CD is working on Mimosa, and "everything has turned out as perversely as possible".
Asks FD to bring any book that gives the affinities of the various earths, alkalis and metals.
Lists observations he would like FD to make on the dried species of Desmodium at Kew.
Wants FD to look at the little lateral leaflets of Desmodium. CD has "a wild hypothesis that the little leaflets may be tendrils reconverted into leaflets".
Asks FD to come early to write from dictation.
Thanks Amy for her drawing of Utricularia montana.
Asks FD to make out [Hermann] Hoffmann’s conclusions about the fertilisation of Phaseolus multiflorus [in Untersuchungen zur Bestimmung des Werthes von Species und Varietät (1869)].
Begs FD’s pardon: his notes on Utricularia amethystina are on same page with those on U. nelumbifolia.
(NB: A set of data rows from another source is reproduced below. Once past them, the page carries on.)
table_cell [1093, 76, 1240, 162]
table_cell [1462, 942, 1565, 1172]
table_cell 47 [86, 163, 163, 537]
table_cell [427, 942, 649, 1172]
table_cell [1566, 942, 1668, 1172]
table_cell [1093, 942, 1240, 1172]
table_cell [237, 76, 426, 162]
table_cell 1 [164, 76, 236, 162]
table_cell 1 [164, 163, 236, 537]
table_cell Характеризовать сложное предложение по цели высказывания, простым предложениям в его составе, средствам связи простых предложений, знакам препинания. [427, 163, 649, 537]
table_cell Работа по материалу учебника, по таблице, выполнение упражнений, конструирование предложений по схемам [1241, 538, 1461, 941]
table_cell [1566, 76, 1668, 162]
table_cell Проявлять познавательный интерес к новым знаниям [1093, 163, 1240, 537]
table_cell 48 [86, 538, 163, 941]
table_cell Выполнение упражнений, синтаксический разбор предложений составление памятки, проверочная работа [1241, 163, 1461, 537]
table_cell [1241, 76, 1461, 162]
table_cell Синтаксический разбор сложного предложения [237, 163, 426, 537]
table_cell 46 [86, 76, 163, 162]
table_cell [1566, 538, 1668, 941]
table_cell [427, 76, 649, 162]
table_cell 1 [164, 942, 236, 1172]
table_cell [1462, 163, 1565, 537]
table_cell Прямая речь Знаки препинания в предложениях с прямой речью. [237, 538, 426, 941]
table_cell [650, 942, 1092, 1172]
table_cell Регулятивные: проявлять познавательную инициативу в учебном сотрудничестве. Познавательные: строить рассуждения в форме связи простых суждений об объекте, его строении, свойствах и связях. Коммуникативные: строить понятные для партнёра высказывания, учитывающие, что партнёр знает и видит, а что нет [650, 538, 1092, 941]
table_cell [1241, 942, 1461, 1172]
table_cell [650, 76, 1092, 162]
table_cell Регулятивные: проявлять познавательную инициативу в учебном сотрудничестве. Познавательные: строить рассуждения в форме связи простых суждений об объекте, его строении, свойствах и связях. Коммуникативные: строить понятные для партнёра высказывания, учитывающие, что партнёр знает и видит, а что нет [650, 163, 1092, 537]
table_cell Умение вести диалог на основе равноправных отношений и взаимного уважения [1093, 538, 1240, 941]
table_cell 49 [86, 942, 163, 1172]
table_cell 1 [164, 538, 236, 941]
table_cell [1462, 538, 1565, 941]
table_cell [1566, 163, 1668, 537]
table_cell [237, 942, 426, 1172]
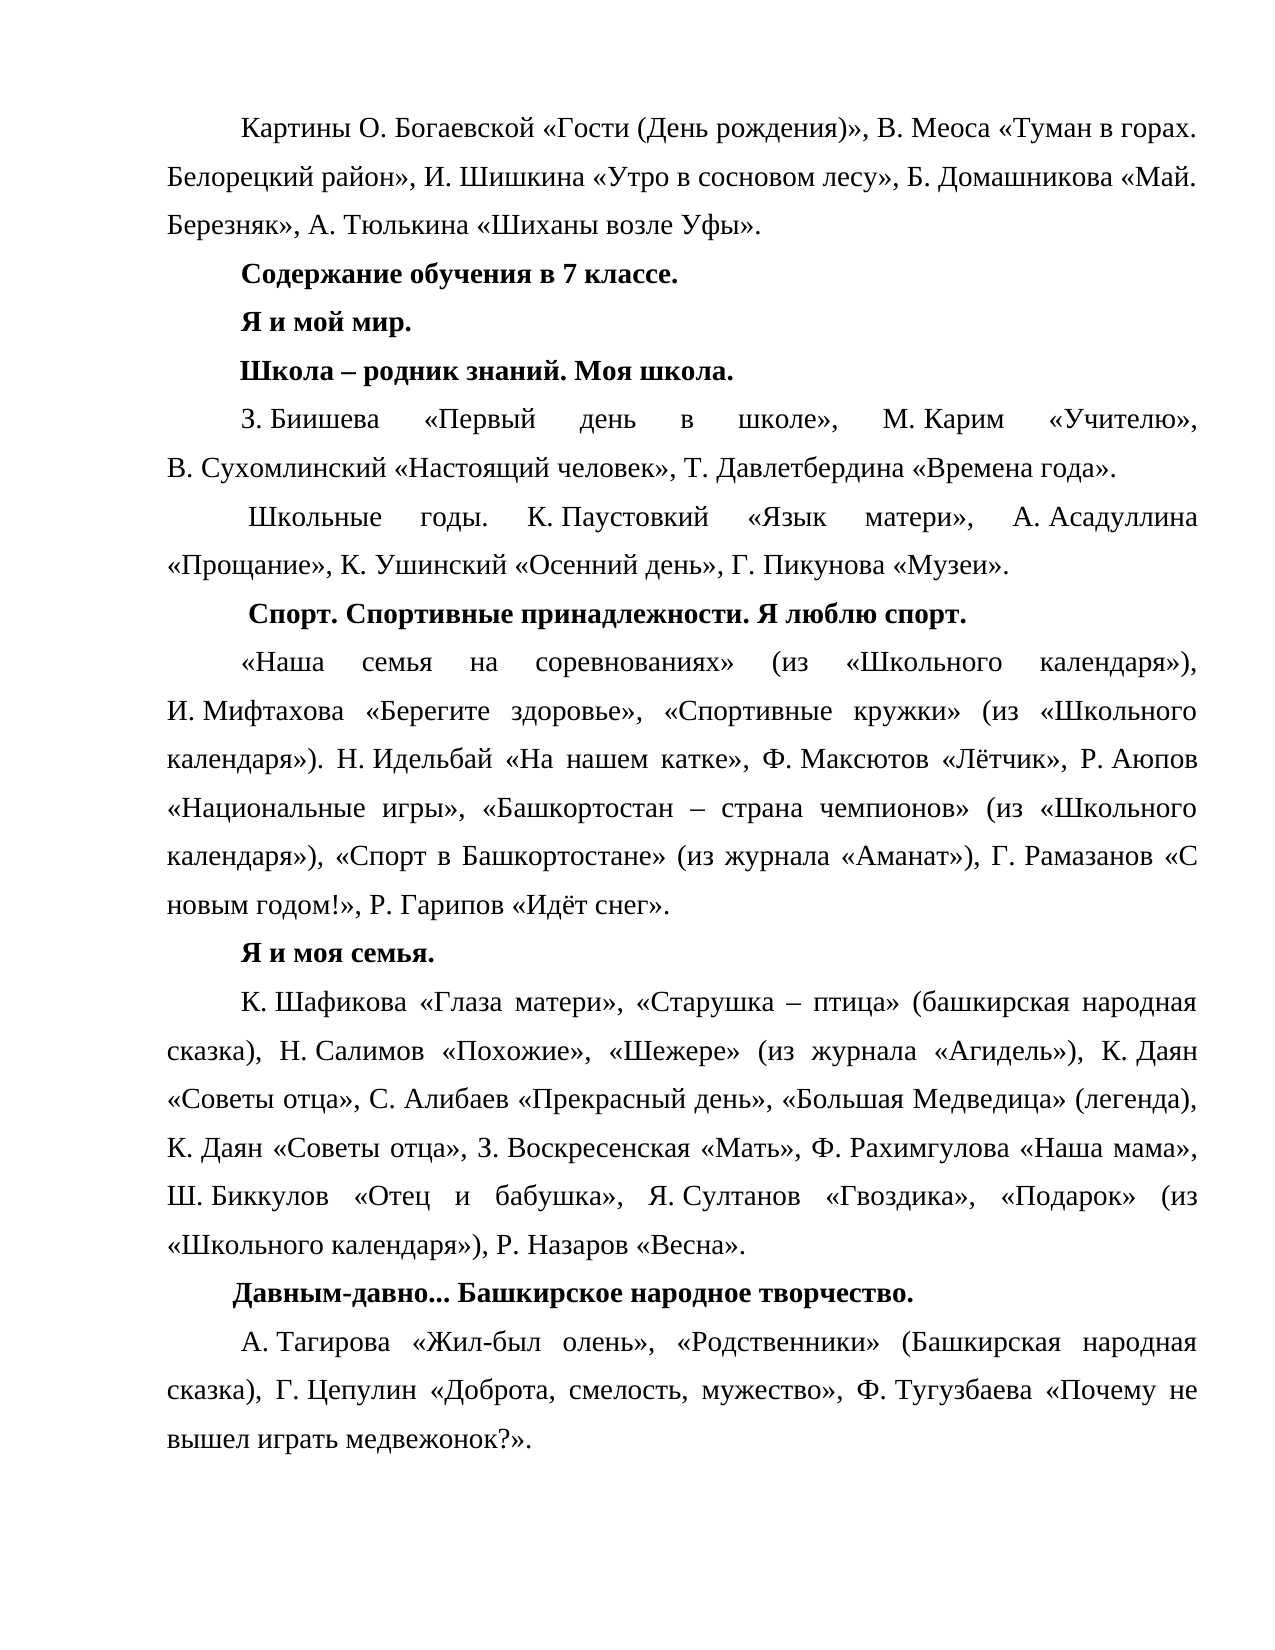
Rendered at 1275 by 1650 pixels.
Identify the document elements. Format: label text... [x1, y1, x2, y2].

text Школа – родник знаний. Моя школа. [167, 353, 1198, 387]
text З. Биишева «Первый день в школе», М. Карим «Учителю», В. Сухомлинский «Настоящий человек», Т. Давлетбердина «Времена года». [167, 402, 1198, 484]
text Картины О. Богаевской «Гости (День рождения)», В. Меоса «Туман в горах. Белорецкий район», И. Шишкина «Утро в сосновом лесу», Б. Домашникова «Май. Березняк», А. Тюлькина «Шиханы возле Уфы». [167, 110, 1198, 241]
text Я и моя семья. [167, 936, 1198, 969]
text «Наша семья на соревнованиях» (из «Школьного календаря»), И. Мифтахова «Берегите здоровье», «Спортивные кружки» (из «Школьного календаря»). Н. Идельбай «На нашем катке», Ф. Максютов «Лётчик», Р. Аюпов «Национальные игры», «Башкортостан – страна чемпионов» (из «Школьного календаря»), «Спорт в Башкортостане» (из журнала «Аманат»), Г. Рамазанов «С новым годом!», Р. Гарипов «Идёт снег». [167, 644, 1198, 921]
text Содержание обучения в 7 классе. [167, 256, 1198, 289]
text А. Тагирова «Жил-был олень», «Родственники» (Башкирская народная сказка), Г. Цепулин «Доброта, смелость, мужество», Ф. Тугузбаева «Почему не вышел играть медвежонок?». [167, 1324, 1198, 1454]
text К. Шафикова «Глаза матери», «Старушка – птица» (башкирская народная сказка), Н. Салимов «Похожие», «Шежере» (из журнала «Агидель»), К. Даян «Советы отца», С. Алибаев «Прекрасный день», «Большая Медведица» (легенда), К. Даян «Советы отца», З. Воскресенская «Мать», Ф. Рахимгулова «Наша мама», Ш. Биккулов «Отец и бабушка», Я. Султанов «Гвоздика», «Подарок» (из «Школьного календаря»), Р. Назаров «Весна». [167, 984, 1198, 1260]
text Я и мой мир. [167, 304, 1198, 338]
text Давным-давно... Башкирское народное творчество. [167, 1275, 1198, 1309]
text Школьные годы. К. Паустовкий «Язык матери», А. Асадуллина «Прощание», К. Ушинский «Осенний день», Г. Пикунова «Музеи». [167, 499, 1198, 581]
text Спорт. Спортивные принадлежности. Я люблю спорт. [167, 596, 1198, 629]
Has been examining Utricularia minor. Same essential structure but catches smaller Entomostraca. One bladder had 24, another 20, and another 15 Entomostraca. "What slaughter! We must make out the functions of the beast––".
Sends a chapter [of Insectivorous plants]. Never was there anything so dull, but later chapters will be better. Please correct an error on p. 86.
FD has sent proofs; nutating of Ricinus; Horace Darwin and the wormograph.
Thanks for sending Nature; plans to leave on 22 May; anecdote about Bernard.
Thinks it would be a good idea to give the typing machine to Karl Semper.
Sleep of Porlieria hygrometrica seems independent of light.
Will have lots of time for oats. W. F. P. Pfeffer’s point is that there is no growth in sleepers with joints. A. F. Batalin says there is a slight growth.
[Dated Saturday 28th by FD.]
He has been talking to Julius von Sachs about sleeping plants that move with and without growth.
Sleep in Porlieria studied.
Oats begin germinating.
Chlorophyll development in oat seedling.
Lists the sleeping plants he has seen.
Julius Sachs thinks Hugo de Vries has not cleared up everything [about climbing plants]. But Sachs has not worked on the mechanical problem.
More sleepers from green-house.
Julius Sachs’s view of climbing plants: he distinguishes between nutation to find a support and growth after support is found.